What is Turing Machine in TOC?

A Turing machine is a computational model, like Finite Automata (FA), Pushdown automata (PDA), which works on unrestricted grammar. The Turing machine is the most powerful computation model when compared with FA and PDA.

Formally, a Turing machine M can be defined as follows −

M = (Q, X, ∑, δ, q0, B, F)

  • Q represents the finite, non-empty set of states.

  • X represents the set of tape alphabets.

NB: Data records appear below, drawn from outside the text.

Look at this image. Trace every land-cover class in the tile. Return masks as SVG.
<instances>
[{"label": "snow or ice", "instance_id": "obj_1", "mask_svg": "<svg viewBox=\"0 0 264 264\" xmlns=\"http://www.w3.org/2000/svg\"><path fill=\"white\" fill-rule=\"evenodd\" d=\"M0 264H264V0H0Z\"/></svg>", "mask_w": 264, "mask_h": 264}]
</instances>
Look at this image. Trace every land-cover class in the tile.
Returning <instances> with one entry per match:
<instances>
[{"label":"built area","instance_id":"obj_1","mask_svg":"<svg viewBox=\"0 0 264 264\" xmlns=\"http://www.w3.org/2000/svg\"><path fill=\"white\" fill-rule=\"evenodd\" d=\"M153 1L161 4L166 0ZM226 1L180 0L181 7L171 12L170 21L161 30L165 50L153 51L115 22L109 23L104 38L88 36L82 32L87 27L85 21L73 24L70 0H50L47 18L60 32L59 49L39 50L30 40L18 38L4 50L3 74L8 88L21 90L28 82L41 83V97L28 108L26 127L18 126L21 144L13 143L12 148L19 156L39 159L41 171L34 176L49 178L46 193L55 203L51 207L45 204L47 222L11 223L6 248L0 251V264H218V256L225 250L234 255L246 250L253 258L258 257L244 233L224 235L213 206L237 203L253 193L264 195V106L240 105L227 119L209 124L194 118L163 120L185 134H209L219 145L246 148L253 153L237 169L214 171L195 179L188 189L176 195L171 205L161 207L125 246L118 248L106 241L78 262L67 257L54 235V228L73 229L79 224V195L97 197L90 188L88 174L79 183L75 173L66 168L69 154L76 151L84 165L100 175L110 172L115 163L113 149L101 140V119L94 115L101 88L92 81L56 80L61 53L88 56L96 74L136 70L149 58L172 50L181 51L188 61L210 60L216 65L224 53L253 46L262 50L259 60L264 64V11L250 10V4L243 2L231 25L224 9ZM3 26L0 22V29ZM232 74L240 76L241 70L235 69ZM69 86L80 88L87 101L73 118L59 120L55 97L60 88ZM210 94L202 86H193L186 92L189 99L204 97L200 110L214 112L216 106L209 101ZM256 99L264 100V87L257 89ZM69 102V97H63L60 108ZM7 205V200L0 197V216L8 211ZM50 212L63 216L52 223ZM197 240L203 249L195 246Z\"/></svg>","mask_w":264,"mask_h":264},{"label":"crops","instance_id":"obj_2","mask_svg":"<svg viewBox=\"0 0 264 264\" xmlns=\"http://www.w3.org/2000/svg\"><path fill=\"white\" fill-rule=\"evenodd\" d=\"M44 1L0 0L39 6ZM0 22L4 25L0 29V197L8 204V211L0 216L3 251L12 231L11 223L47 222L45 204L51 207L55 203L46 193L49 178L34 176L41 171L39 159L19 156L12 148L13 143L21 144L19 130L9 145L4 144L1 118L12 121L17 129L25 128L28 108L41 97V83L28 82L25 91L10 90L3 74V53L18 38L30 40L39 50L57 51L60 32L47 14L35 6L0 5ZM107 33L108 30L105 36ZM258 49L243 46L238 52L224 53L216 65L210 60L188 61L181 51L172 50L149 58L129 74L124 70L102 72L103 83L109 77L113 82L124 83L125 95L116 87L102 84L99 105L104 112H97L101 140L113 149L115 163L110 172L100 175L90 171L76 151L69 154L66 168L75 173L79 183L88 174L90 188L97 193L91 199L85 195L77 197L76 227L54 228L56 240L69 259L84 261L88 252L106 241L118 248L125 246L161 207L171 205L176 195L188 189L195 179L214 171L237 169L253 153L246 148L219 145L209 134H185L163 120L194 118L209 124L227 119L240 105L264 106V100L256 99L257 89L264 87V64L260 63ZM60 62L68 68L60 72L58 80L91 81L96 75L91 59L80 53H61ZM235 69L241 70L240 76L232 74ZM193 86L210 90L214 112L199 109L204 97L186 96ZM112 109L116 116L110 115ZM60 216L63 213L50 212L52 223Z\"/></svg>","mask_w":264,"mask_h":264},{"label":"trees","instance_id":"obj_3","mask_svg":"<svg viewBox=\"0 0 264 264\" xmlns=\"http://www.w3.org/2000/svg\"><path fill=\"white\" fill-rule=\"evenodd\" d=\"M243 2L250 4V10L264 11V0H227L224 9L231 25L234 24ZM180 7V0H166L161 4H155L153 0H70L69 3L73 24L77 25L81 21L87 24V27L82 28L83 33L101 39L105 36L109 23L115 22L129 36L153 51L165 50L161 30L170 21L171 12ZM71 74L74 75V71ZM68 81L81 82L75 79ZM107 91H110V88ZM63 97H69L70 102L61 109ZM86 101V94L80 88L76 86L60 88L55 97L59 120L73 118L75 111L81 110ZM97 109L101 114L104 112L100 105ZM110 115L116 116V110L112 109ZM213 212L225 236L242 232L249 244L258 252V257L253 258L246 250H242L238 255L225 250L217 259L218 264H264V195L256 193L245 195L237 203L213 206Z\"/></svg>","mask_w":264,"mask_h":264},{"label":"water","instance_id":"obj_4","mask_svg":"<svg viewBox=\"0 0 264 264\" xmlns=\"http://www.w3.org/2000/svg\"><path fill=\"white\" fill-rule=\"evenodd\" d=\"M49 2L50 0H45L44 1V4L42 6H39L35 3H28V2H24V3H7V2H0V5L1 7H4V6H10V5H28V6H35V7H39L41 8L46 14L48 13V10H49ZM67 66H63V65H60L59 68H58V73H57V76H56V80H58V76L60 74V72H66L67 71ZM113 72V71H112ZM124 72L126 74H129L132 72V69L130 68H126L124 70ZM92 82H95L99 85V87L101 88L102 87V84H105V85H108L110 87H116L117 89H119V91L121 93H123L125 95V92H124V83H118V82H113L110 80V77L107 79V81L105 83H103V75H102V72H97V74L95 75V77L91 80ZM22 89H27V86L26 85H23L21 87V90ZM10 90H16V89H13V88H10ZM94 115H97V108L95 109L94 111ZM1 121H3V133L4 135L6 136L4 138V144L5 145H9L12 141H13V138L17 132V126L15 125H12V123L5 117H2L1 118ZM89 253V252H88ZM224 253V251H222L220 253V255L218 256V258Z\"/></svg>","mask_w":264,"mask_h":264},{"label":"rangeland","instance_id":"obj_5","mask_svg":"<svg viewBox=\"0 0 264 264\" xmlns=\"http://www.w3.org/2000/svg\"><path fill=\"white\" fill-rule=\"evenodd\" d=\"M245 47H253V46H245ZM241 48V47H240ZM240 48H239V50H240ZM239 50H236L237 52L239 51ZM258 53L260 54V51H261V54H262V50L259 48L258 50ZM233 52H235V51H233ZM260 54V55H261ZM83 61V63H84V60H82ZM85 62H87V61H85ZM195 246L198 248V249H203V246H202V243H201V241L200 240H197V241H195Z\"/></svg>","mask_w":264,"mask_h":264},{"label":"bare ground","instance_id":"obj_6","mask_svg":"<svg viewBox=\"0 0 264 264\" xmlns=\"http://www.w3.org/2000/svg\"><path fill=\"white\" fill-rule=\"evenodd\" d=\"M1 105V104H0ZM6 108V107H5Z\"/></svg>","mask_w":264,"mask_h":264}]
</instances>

  • ∑ represents the non-empty set of input alphabets.

  • δ is the transition function, whose mapping is given as, δ : Q x X → Q x X x {Left_shift, Right_shift}.

  • q0 is the initial state of the machine

  • B is the blank symbol

  • F is the set of final states or halt states.

A single tape Turing machine has a single infinite tape, which is divided into cells.

The tape symbols are present in these cells.

A finite control is present, which controls the working of Turing machines based on the given input.

The Finite control has a Read/write head, which points to a cell in tape.

A Turing machine can move both left and right from one cell to another.

Input and output tape symbols


Finite control

A Turing can have three types of action upon an input.

Print Si, move one square to the left (L) and go to state qj.

Print Si, move one square to the right (R) and go to state qj.

Print Si, do not move (N) and go to state qj.